■ **What you are asked to do**:
Copy out the text of every item below line by line, keeping each word, character, and line break unchanged.

■ **Exercise materials**:
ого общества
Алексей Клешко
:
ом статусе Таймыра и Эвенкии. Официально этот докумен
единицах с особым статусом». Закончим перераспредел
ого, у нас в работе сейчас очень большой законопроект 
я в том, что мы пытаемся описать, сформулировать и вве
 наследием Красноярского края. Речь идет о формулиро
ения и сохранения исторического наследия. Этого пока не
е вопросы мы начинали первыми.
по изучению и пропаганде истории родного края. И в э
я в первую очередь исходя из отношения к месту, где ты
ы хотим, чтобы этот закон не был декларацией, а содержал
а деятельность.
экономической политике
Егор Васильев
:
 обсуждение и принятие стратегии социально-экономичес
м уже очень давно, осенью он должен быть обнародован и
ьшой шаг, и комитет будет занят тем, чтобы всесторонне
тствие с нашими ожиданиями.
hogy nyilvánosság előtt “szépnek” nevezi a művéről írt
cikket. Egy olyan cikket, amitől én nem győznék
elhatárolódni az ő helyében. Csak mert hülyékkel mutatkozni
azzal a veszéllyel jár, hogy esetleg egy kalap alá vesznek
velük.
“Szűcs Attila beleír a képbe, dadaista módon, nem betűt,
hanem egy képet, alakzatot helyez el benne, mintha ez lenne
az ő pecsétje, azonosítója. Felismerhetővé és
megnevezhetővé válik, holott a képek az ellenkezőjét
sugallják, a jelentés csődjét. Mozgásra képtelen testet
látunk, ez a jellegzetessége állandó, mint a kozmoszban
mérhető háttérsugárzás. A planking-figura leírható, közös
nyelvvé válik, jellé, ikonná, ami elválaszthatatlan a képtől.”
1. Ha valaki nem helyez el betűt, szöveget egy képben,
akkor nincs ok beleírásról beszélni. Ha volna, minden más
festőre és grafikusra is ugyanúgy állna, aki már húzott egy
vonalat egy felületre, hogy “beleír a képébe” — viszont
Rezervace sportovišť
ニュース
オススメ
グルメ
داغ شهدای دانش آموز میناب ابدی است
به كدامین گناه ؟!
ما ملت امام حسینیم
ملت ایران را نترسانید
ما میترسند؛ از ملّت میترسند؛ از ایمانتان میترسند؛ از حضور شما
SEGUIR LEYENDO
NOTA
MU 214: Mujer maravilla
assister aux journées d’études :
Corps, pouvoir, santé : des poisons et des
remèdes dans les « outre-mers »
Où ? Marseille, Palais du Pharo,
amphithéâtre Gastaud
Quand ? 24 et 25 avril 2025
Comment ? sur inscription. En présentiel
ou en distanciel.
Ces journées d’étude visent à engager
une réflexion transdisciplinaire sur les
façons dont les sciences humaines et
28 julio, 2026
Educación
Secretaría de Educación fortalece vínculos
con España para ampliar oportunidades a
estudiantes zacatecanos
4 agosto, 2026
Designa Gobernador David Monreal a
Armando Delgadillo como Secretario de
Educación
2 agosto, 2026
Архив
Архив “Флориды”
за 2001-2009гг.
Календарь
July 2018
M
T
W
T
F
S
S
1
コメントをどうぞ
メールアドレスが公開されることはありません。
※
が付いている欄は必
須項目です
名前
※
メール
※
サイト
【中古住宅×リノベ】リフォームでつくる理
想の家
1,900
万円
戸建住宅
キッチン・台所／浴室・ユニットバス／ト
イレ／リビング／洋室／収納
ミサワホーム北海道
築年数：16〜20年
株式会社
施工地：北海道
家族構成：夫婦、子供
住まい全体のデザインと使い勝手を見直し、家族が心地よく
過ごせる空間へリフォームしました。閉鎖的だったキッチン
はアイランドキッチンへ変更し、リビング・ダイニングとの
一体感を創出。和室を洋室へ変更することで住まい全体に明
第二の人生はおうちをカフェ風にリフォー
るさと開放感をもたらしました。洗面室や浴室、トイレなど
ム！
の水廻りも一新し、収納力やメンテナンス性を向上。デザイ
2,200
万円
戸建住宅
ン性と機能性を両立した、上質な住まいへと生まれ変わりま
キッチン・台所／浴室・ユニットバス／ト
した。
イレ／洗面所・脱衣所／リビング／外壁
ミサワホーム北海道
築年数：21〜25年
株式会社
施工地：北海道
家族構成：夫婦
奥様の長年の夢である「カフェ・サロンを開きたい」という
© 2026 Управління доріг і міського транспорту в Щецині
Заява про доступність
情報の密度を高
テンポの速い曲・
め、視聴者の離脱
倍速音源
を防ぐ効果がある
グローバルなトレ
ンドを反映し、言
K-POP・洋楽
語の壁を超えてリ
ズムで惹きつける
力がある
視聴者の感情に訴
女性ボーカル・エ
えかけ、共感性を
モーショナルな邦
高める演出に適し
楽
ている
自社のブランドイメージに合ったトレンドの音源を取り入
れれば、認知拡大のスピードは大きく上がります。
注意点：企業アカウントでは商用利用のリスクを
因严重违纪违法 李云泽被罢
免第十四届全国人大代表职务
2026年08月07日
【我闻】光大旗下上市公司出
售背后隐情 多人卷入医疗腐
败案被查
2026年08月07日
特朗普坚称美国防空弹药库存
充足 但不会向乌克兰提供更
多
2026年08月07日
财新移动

■ **Your response**:
ого общества
Алексей Клешко
:
ом статусе Таймыра и Эвенкии. Официально этот докумен
единицах с особым статусом». Закончим перераспредел
ого, у нас в работе сейчас очень большой законопроект 
я в том, что мы пытаемся описать, сформулировать и вве
 наследием Красноярского края. Речь идет о формулиро
ения и сохранения исторического наследия. Этого пока не
е вопросы мы начинали первыми.
по изучению и пропаганде истории родного края. И в э
я в первую очередь исходя из отношения к месту, где ты
ы хотим, чтобы этот закон не был декларацией, а содержал
а деятельность.
экономической политике
Егор Васильев
:
 обсуждение и принятие стратегии социально-экономичес
м уже очень давно, осенью он должен быть обнародован и
ьшой шаг, и комитет будет занят тем, чтобы всесторонне
тствие с нашими ожиданиями.
hogy nyilvánosság előtt “szépnek” nevezi a művéről írt
cikket. Egy olyan cikket, amitől én nem győznék
elhatárolódni az ő helyében. Csak mert hülyékkel mutatkozni
azzal a veszéllyel jár, hogy esetleg egy kalap alá vesznek
velük.
“Szűcs Attila beleír a képbe, dadaista módon, nem betűt,
hanem egy képet, alakzatot helyez el benne, mintha ez lenne
az ő pecsétje, azonosítója. Felismerhetővé és
megnevezhetővé válik, holott a képek az ellenkezőjét
sugallják, a jelentés csődjét. Mozgásra képtelen testet
látunk, ez a jellegzetessége állandó, mint a kozmoszban
mérhető háttérsugárzás. A planking-figura leírható, közös
nyelvvé válik, jellé, ikonná, ami elválaszthatatlan a képtől.”
1. Ha valaki nem helyez el betűt, szöveget egy képben,
akkor nincs ok beleírásról beszélni. Ha volna, minden más
festőre és grafikusra is ugyanúgy állna, aki már húzott egy
vonalat egy felületre, hogy “beleír a képébe” — viszont
Rezervace sportovišť
ニュース
オススメ
グルメ
داغ شهدای دانش آموز میناب ابدی است
به كدامین گناه ؟!
ما ملت امام حسینیم
ملت ایران را نترسانید
ما میترسند؛ از ملّت میترسند؛ از ایمانتان میترسند؛ از حضور شما
SEGUIR LEYENDO
NOTA
MU 214: Mujer maravilla
assister aux journées d’études :
Corps, pouvoir, santé : des poisons et des
remèdes dans les « outre-mers »
Où ? Marseille, Palais du Pharo,
amphithéâtre Gastaud
Quand ? 24 et 25 avril 2025
Comment ? sur inscription. En présentiel
ou en distanciel.
Ces journées d’étude visent à engager
une réflexion transdisciplinaire sur les
façons dont les sciences humaines et
28 julio, 2026
Educación
Secretaría de Educación fortalece vínculos
con España para ampliar oportunidades a
estudiantes zacatecanos
4 agosto, 2026
Designa Gobernador David Monreal a
Armando Delgadillo como Secretario de
Educación
2 agosto, 2026
Архив
Архив “Флориды”
за 2001-2009гг.
Календарь
July 2018
M
T
W
T
F
S
S
1
コメントをどうぞ
メールアドレスが公開されることはありません。
※
が付いている欄は必
須項目です
名前
※
メール
※
サイト
【中古住宅×リノベ】リフォームでつくる理
想の家
1,900
万円
戸建住宅
キッチン・台所／浴室・ユニットバス／ト
イレ／リビング／洋室／収納
ミサワホーム北海道
築年数：16〜20年
株式会社
施工地：北海道
家族構成：夫婦、子供
住まい全体のデザインと使い勝手を見直し、家族が心地よく
過ごせる空間へリフォームしました。閉鎖的だったキッチン
はアイランドキッチンへ変更し、リビング・ダイニングとの
一体感を創出。和室を洋室へ変更することで住まい全体に明
第二の人生はおうちをカフェ風にリフォー
るさと開放感をもたらしました。洗面室や浴室、トイレなど
ム！
の水廻りも一新し、収納力やメンテナンス性を向上。デザイ
2,200
万円
戸建住宅
ン性と機能性を両立した、上質な住まいへと生まれ変わりま
キッチン・台所／浴室・ユニットバス／ト
した。
イレ／洗面所・脱衣所／リビング／外壁
ミサワホーム北海道
築年数：21〜25年
株式会社
施工地：北海道
家族構成：夫婦
奥様の長年の夢である「カフェ・サロンを開きたい」という
© 2026 Управління доріг і міського транспорту в Щецині
Заява про доступність
情報の密度を高
テンポの速い曲・
め、視聴者の離脱
倍速音源
を防ぐ効果がある
グローバルなトレ
ンドを反映し、言
K-POP・洋楽
語の壁を超えてリ
ズムで惹きつける
力がある
視聴者の感情に訴
女性ボーカル・エ
えかけ、共感性を
モーショナルな邦
高める演出に適し
楽
ている
自社のブランドイメージに合ったトレンドの音源を取り入
れれば、認知拡大のスピードは大きく上がります。
注意点：企業アカウントでは商用利用のリスクを
因严重违纪违法 李云泽被罢
免第十四届全国人大代表职务
2026年08月07日
【我闻】光大旗下上市公司出
售背后隐情 多人卷入医疗腐
败案被查
2026年08月07日
特朗普坚称美国防空弹药库存
充足 但不会向乌克兰提供更
多
2026年08月07日
财新移动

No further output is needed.